Открытка с тёплого моря так и не пришла. Первый год Света ждала её — каждый день после школы бежала к ящику, просовывала руку в пыльную темноту. Однажды нашла открытку — зашлось сердце — но это была тётя Валя из Саратова. Потом перестала бегать. Тихо, как отвыкают от боли.
Так и жили — плохо и хорошо одновременно. Молчаливый сломанный мужчина и тихая девочка, которая рано научилась не просить лишнего. Два осколка. Держались друг за друга.
А потом отец привёл Нину.
* * *
Нина вошла в пятницу вечером — Света запомнила, потому что в пятницу давали «Спокойной ночи, малыши», а в тот вечер она не смотрела. Вошла без предупреждения, без долгого введения: просто отец сказал «Светик, иди, познакомься» — и тон у него был тот особый, виноватый и деловитый одновременно, которым взрослые говорят когда что-то важное и не хотят, чтобы спорили.
Нина оглядела их холостяцкую берлогу — горы немытой посуды, заросший жиром холодильник, серые подоконники в пятнах, занавески не стиранные с зимы. Оглядела без осуждения и без жалости: просто деловито, прикидывая объём работы. Этот взгляд — оценивающий, хозяйственный, невозмутимый — Света запомнила как первое впечатление от неё. Не злой. Не добрый. Деловой.
Через неделю квартиру было не узнать. Посуда вымыта. Подоконники отмыты. Занавески постираны и выглажены — оказывается, они были почти белыми, а не серыми, просто забитыми. В доме запахло хлоркой, пирогами и чем-то ещё — женским присутствием, порядком, жизнью. Отец повеселел, выпрямился, начал бриться каждое утро. Нина была хорошей хозяйкой — это Света признала честно, про себя.

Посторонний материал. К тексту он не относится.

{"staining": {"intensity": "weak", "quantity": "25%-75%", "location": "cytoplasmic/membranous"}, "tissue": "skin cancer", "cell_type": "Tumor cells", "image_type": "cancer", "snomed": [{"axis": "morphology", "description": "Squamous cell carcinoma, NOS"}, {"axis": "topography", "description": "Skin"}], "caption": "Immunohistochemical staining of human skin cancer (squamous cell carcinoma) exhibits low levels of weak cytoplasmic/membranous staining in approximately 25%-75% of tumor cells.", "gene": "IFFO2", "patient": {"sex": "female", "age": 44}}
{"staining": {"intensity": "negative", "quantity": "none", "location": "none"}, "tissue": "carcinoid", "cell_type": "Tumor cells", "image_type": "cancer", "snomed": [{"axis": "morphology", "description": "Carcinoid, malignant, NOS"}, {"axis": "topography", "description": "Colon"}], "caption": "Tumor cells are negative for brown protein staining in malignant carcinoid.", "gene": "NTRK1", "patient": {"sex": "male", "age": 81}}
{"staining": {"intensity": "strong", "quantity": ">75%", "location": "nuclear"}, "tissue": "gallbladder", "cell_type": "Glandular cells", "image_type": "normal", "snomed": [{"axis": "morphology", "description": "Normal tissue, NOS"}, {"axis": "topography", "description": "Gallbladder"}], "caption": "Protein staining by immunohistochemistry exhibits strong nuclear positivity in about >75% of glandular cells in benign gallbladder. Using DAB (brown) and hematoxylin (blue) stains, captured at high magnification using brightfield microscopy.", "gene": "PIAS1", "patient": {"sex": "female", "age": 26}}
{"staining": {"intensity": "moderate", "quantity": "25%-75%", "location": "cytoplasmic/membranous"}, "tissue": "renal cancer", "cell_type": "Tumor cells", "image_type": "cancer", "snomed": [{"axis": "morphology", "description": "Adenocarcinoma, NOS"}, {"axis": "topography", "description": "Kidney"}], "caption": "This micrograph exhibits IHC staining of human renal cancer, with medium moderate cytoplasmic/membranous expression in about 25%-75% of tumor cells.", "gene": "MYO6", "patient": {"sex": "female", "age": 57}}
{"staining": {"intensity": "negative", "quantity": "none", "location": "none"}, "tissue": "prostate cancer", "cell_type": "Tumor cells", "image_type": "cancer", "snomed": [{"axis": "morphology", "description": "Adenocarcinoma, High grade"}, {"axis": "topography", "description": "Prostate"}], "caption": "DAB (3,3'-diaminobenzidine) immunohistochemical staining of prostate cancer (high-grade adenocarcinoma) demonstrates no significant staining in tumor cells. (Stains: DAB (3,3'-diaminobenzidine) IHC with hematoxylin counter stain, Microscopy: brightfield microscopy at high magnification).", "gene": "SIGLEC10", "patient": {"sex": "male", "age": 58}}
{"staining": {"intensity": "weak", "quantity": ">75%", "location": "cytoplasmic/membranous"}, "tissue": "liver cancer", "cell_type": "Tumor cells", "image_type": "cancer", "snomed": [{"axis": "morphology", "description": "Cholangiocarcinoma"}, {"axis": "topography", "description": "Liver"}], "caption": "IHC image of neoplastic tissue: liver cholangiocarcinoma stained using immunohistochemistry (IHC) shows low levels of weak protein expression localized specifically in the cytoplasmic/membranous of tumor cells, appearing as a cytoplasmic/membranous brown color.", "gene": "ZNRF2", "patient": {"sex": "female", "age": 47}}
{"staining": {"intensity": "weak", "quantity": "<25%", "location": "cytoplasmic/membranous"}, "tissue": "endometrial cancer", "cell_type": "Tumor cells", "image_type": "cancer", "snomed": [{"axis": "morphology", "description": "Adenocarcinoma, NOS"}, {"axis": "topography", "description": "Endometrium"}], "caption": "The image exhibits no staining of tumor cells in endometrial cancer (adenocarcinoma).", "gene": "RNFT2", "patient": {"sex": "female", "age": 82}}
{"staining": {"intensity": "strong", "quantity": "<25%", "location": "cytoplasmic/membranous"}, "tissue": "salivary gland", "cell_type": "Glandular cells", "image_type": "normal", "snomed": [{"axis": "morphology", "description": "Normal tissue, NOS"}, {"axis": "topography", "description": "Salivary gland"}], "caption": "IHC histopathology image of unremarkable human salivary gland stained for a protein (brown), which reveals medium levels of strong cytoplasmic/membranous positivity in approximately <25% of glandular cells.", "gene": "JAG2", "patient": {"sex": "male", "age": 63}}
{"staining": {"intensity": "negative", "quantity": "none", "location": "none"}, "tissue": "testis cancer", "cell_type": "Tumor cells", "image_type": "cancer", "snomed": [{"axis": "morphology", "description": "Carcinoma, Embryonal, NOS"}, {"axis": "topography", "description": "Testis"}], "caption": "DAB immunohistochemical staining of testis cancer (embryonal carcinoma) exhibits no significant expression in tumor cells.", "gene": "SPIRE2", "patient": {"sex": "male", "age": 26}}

В первый же вечер Нина посмотрела на неё. Оглядела всю, с ног до головы, медленно, оценивающе. Так осматривают мебель, оставшуюся в придачу к квартире: не плохая, не хорошая, просто есть, и надо с ней что-то делать.
— Ну, здравствуй. Большая уже. Девять? Хорошо. С большой возни меньше.
В двух словах — «возни меньше» — было всё. Нина не собиралась её любить. Собиралась ухаживать — потому что взялась, потому что порядочная. Кормить, одевать, следить, чтобы в школу ходила и уроки делала. Галочка. Но любить — нет. Любовь в её план не входила.